Junior wide receiver Matt Hazel says he gets asked by classmates “how it feels to be coached by a billionaire,” but adds, “You really don’t pay attention to it just because of coach Moglia’s personality, just being straight forward, being a players’ coach. He always takes our opinions. ... I think everybody’s buying in and everybody’s ready to play.”

CCU offensive line coach Patrick Covington, the lone holdover from Bennett’s coaching staff, also says the transition has gone well.

“The guys on the team have to have a lot of respect for what coach has done and the bold step he took coming back to college football,” he said. “And they respect it. Everything he’s tried to do since he came in here is build a championship football team.”

That is definitely the expectation now for the decade-old program, and in the wake of the offseason coaching change, that has perhaps never been made more clear.

Yurachek says he sees the program as one primed to win conference championships consistently, start making noise in the NCAA FCS playoffs and compete for the top prize. Moglia is the first to acknowledge those expectations, noting Wednesday after formally signing his contract that, “If we don’t win or we’re not competing for a national championship, we’re going to get fired. We know that and understand that.”

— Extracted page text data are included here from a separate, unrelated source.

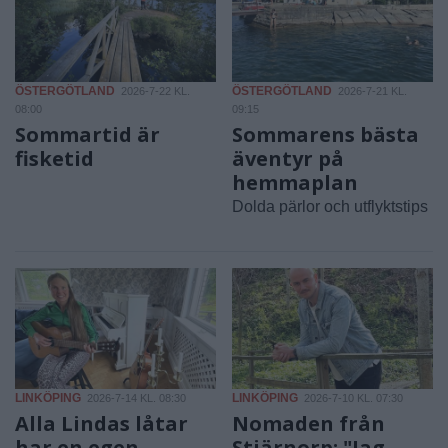
ÖSTERGÖTLAND
ÖSTERGÖTLAND
2026-7-22 KL.
2026-7-21 KL.
08:00
09:15
Sommartid är
Sommarens bästa
fisketid
äventyr på
hemmaplan
Dolda pärlor och utflyktstips
LINKÖPING
LINKÖPING
2026-7-14 KL. 08:30
2026-7-10 KL. 07:30
Alla Lindas låtar
Nomaden från
har en egen
Stjärnorp: "Jag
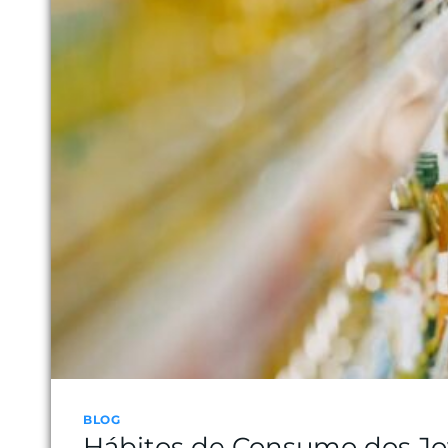
BLOG
Hábitos de Consumo dos Jo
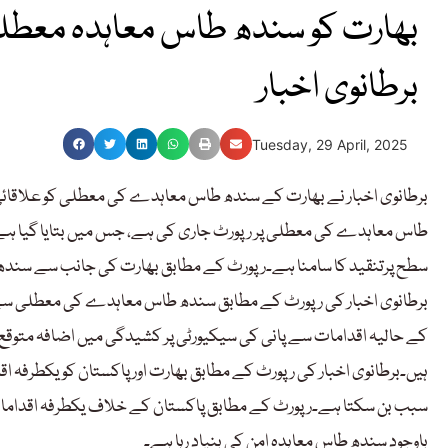
بھارت کو سندھ طاس معاہدہ معطلی 
برطانوی اخبار
Tuesday, 29 April, 2025
برطانوی اخبار نے بھارت کے سندھ طاس معاہدے کی معطلی کو علاقائی 
طاس معاہدے کی معطلی پر رپورٹ جاری کی ہے، جس میں بتایا گیا 
سطح پرتنقید کا سامنا ہے۔رپورٹ کے مطابق بھارت کی جانب سے سند
برطانوی اخبار کی رپورٹ کے مطابق سندھ طاس معاہدے کی معطلی سے پ
کے حالیہ اقدامات سے پانی کی سیکیورٹی پر کشیدگی میں اضافہ متوق
ہیں۔برطانوی اخبار کی رپورٹ کے مطابق بھارت اور پاکستان کو یکطرفہ ا
سبب بن سکتا ہے۔رپورٹ کے مطابق پاکستان کے خلاف یکطرفہ اقدامات
باوجود سندھ طاس معاہدہ امن کی بنیاد رہا ہے۔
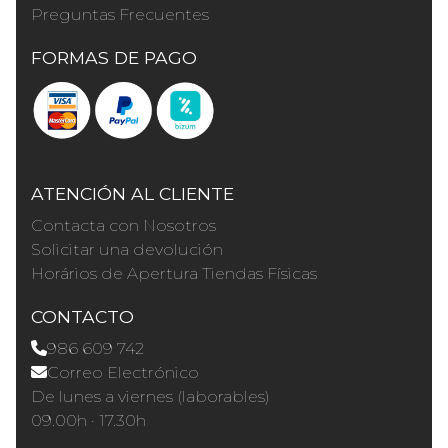
Preguntas Frecuentes
FORMAS DE PAGO
ATENCIÓN AL CLIENTE
Contacta con Nosotros
Solicitar una devolución
Horários de Apertura Tiendas Físicas
CONTACTO
986 609 742
Correo Electrónico
De lunes a viernes (laborables)
09.00h · 17.30h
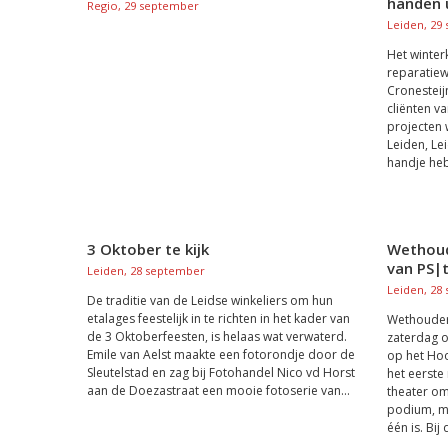
handen 
Regio, 29 september
Leiden, 29
Het winter
reparatie
Cronesteij
cliënten va
projecten
Leiden, Le
handje heb
3 Oktober te kijk
Wethoud
van PS|
Leiden, 28 september
Leiden, 28
De traditie van de Leidse winkeliers om hun
etalages feestelijk in te richten in het kader van
Wethouder 
de 3 Oktoberfeesten, is helaas wat verwaterd.
zaterdag o
Emile van Aelst maakte een fotorondje door de
op het Hoo
Sleutelstad en zag bij Fotohandel Nico vd Horst
het eerste
aan de Doezastraat een mooie fotoserie van...
theater o
podium, mo
één is. Bij 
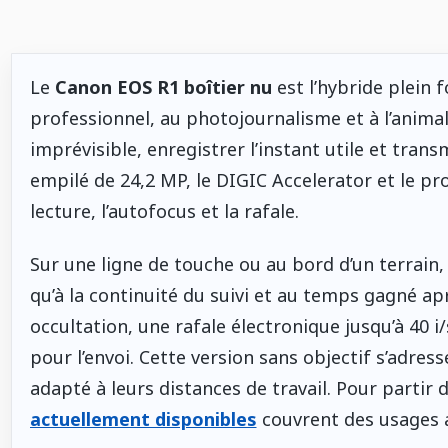
Le
Canon EOS R1 boîtier nu
est l’hybride plein
professionnel, au photojournalisme et à l’animali
imprévisible, enregistrer l’instant utile et tran
empilé de 24,2 MP, le DIGIC Accelerator et le pr
lecture, l’autofocus et la rafale.
Sur une ligne de touche ou au bord d’un terrain
qu’à la continuité du suivi et au temps gagné apr
occultation, une rafale électronique jusqu’à 40 
pour l’envoi. Cette version sans objectif s’adre
adapté à leurs distances de travail. Pour partir
actuellement disponibles
couvrent des usages al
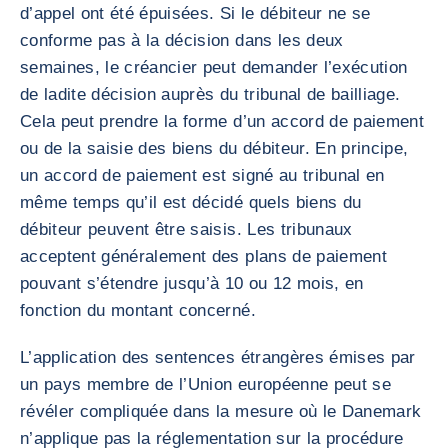
d’appel ont été épuisées. Si le débiteur ne se
conforme pas à la décision dans les deux
semaines, le créancier peut demander l’exécution
de ladite décision auprès du tribunal de bailliage.
Cela peut prendre la forme d’un accord de paiement
ou de la saisie des biens du débiteur. En principe,
un accord de paiement est signé au tribunal en
même temps qu’il est décidé quels biens du
débiteur peuvent être saisis. Les tribunaux
acceptent généralement des plans de paiement
pouvant s’étendre jusqu’à 10 ou 12 mois, en
fonction du montant concerné.
L’application des sentences étrangères émises par
un pays membre de l’Union européenne peut se
révéler compliquée dans la mesure où le Danemark
n’applique pas la réglementation sur la procédure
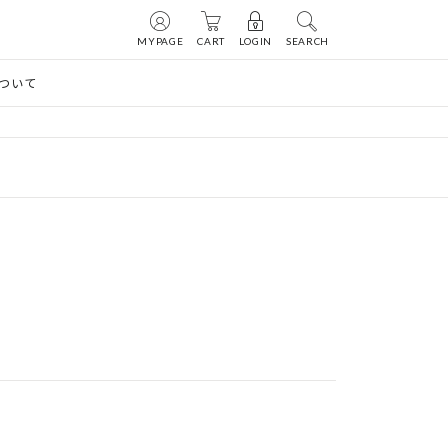
MYPAGE
CART
LOGIN
SEARCH
ついて
介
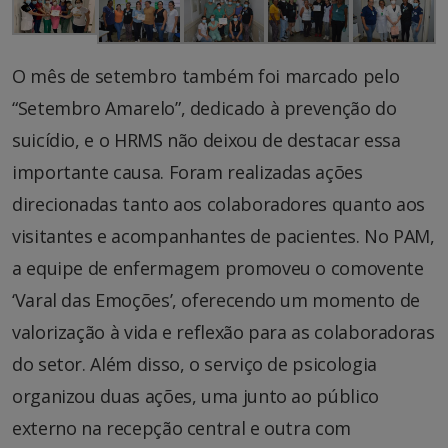
O mês de setembro também foi marcado pelo
“Setembro Amarelo”, dedicado à prevenção do
suicídio, e o HRMS não deixou de destacar essa
importante causa. Foram realizadas ações
direcionadas tanto aos colaboradores quanto aos
visitantes e acompanhantes de pacientes. No PAM,
a equipe de enfermagem promoveu o comovente
‘Varal das Emoções’, oferecendo um momento de
valorização à vida e reflexão para as colaboradoras
do setor. Além disso, o serviço de psicologia
organizou duas ações, uma junto ao público
externo na recepção central e outra com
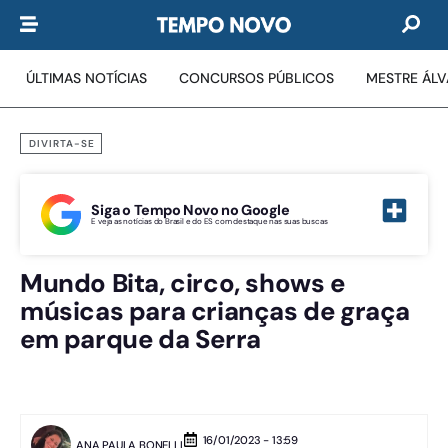
ÚLTIMAS NOTÍCIAS
CONCURSOS PÚBLICOS
MESTRE ÁL
DIVIRTA-SE
Siga o Tempo Novo no Google
E veja as notícias do Brasil e do ES com destaque nas suas buscas
Mundo Bita, circo, shows e
músicas para crianças de graça
em parque da Serra
16/01/2023 - 13:59
ANA PAULA BONELLI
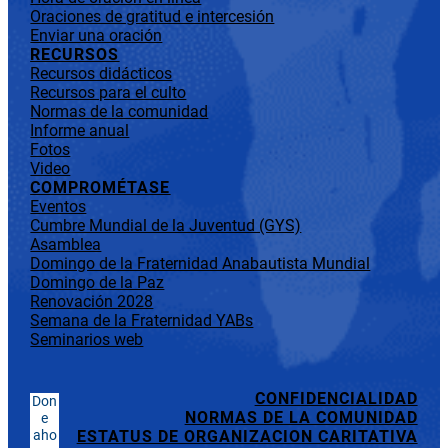
Oraciones de gratitud e intercesión
Enviar una oración
RECURSOS
Recursos didácticos
Recursos para el culto
Normas de la comunidad
Informe anual
Fotos
Video
COMPROMÉTASE
Eventos
Cumbre Mundial de la Juventud (GYS)
Asamblea
Domingo de la Fraternidad Anabautista Mundial
Domingo de la Paz
Renovación 2028
Semana de la Fraternidad YABs
Seminarios web
CONFIDENCIALIDAD
Don
NORMAS DE LA COMUNIDAD
e
aho
ESTATUS DE ORGANIZACION CARITATIVA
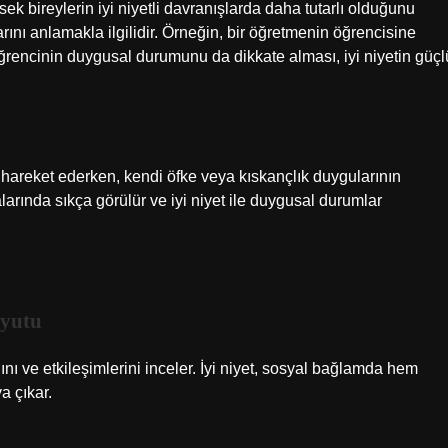
ek bireylerin iyi niyetli davranışlarda daha tutarlı olduğunu
arını anlamakla ilgilidir. Örneğin, bir öğretmenin öğrencisine
ğrencinin duygusal durumunu da dikkate alması, iyi niyetin güçl
le hareket ederken, kendi öfke veya kıskançlık duygularının
larında sıkça görülür ve iyi niyet ile duygusal durumlar
oyutu
ını ve etkileşimlerini inceler. İyi niyet, sosyal bağlamda hem
a çıkar.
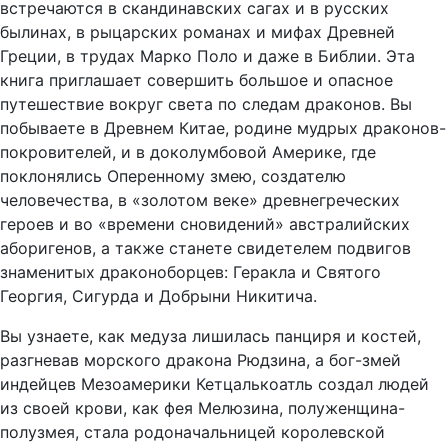
встречаются в скандинавских сагах и в русских
былинах, в рыцарских романах и мифах Древней
Греции, в трудах Марко Поло и даже в Библии. Эта
книга приглашает совершить большое и опасное
путешествие вокруг света по следам драконов. Вы
побываете в Древнем Китае, родине мудрых драконов-
покровителей, и в доколумбовой Америке, где
поклонялись Оперенному змею, создателю
человечества, в «золотом веке» древнегреческих
героев и во «времени сновидений» австралийских
аборигенов, а также станете свидетелем подвигов
знаменитых драконоборцев: Геракла и Святого
Георгия, Сигурда и Добрыни Никитича.
Вы узнаете, как медуза лишилась панциря и костей,
разгневав морского дракона Рюдзина, а бог-змей
индейцев Мезоамерики Кетцалькоатль создал людей
из своей крови, как фея Мелюзина, полуженщина-
полузмея, стала родоначальницей королевской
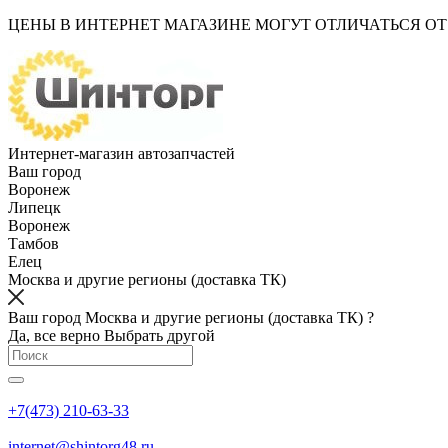
ЦЕНЫ В ИНТЕРНЕТ МАГАЗИНЕ МОГУТ ОТЛИЧАТЬСЯ О
Интернет-магазин автозапчастей
Ваш город
Воронеж
Липецк
Воронеж
Тамбов
Елец
Москва и другие регионы (доставка ТК)
Ваш город Москва и другие регионы (доставка ТК) ?
Да, все верно
Выбрать другой
+7(473) 210-63-33
internet@shintorg48.ru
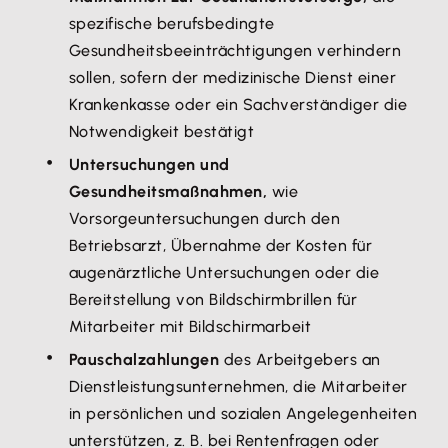
spezifische berufsbedingte
Gesundheitsbeeinträchtigungen verhindern
sollen, sofern der medizinische Dienst einer
Krankenkasse oder ein Sachverständiger die
Notwendigkeit bestätigt
Untersuchungen und
Gesundheitsmaßnahmen,
wie
Vorsorgeuntersuchungen durch den
Betriebsarzt, Übernahme der Kosten für
augenärztliche Untersuchungen oder die
Bereitstellung von Bildschirmbrillen für
Mitarbeiter mit Bildschirmarbeit
Pauschalzahlungen
des Arbeitgebers an
Dienstleistungsunternehmen, die Mitarbeiter
in persönlichen und sozialen Angelegenheiten
unterstützen, z. B. bei Rentenfragen oder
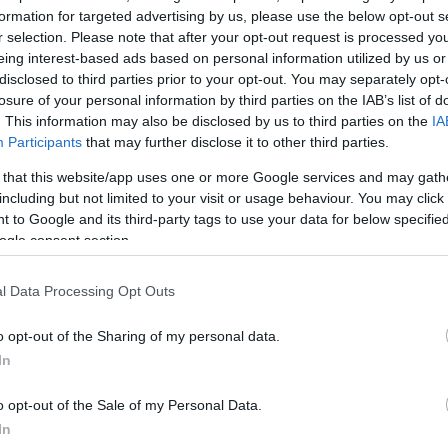
formation for targeted advertising by us, please use the below opt-out s
r selection. Please note that after your opt-out request is processed y
eing interest-based ads based on personal information utilized by us or
disclosed to third parties prior to your opt-out. You may separately opt-
losure of your personal information by third parties on the IAB’s list of
. This information may also be disclosed by us to third parties on the
IA
Participants
that may further disclose it to other third parties.
 that this website/app uses one or more Google services and may gath
including but not limited to your visit or usage behaviour. You may click 
 to Google and its third-party tags to use your data for below specifi
ogle consent section.
l Data Processing Opt Outs
o opt-out of the Sharing of my personal data.
In
o opt-out of the Sale of my Personal Data.
In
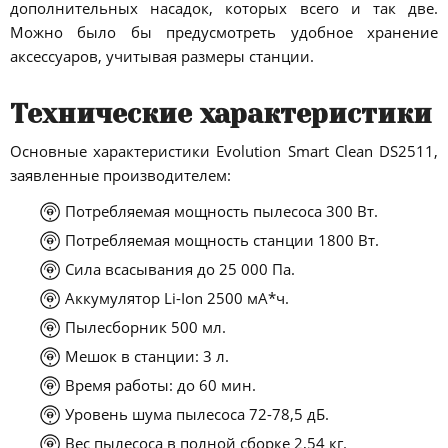
дополнительных насадок, которых всего и так две.
Можно было бы предусмотреть удобное хранение
аксессуаров, учитывая размеры станции.
Технические характеристики
Основные характеристики Evolution Smart Clean DS2511,
заявленные производителем:
Потребляемая мощность пылесоса 300 Вт.
Потребляемая мощность станции 1800 Вт.
Сила всасывания до 25 000 Па.
Аккумулятор Li-Ion 2500 мА*ч.
Пылесборник 500 мл.
Мешок в станции: 3 л.
Время работы: до 60 мин.
Уровень шума пылесоса 72-78,5 дБ.
Вес пылесоса в полной сборке 2,54 кг.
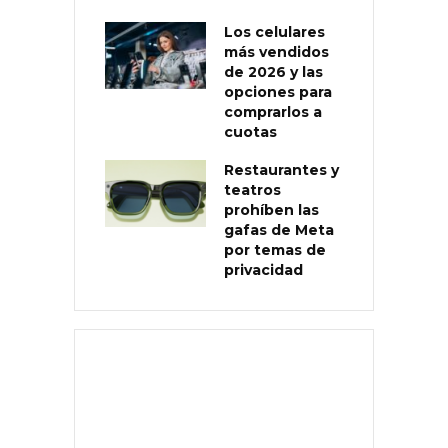
Los celulares
más vendidos
de 2026 y las
opciones para
comprarlos a
cuotas
Restaurantes y
teatros
prohíben las
gafas de Meta
por temas de
privacidad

“I truly believe we are set to win a national championship here at Coastal Carolina. We made no bones about that with coach Moglia that that is our goal, to win a national championship,” Yurachek reiterated. “... I think you’ve seen everything he’s done in life has been a success. I don’t think that challenge scares him in the least, ... but it can’t just be on the shoulders of coach Moglia.

“It has to be a true campus and community effort getting to that point. It’s going to be this entire community really buying in.”

Yurachek and Payne were out on campus until about 1 a.m. one night this week posting banners to add to the buildup to the season opener. They’re optimistic that the early indications and ticket numbers will translate into the kind of support their hoping for Saturday – and beyond.

As for Moglia, he’s just ready to officially get started as the Chants try to launch their next ascent as a still-growing program.

“I think for any coach in any program at any level, you want to begin the season with a win, of course,” Moglia said. “I think with all the emotion that’s existed here and the stuff that’s been written about my being a non-traditional selection as far as this goes, there’s a little bit maybe more emotion associated with that.

“But the bottom line is, it’s still our first game and it’s a game we’ve got to win, and that’s pretty critical no matter who you are.”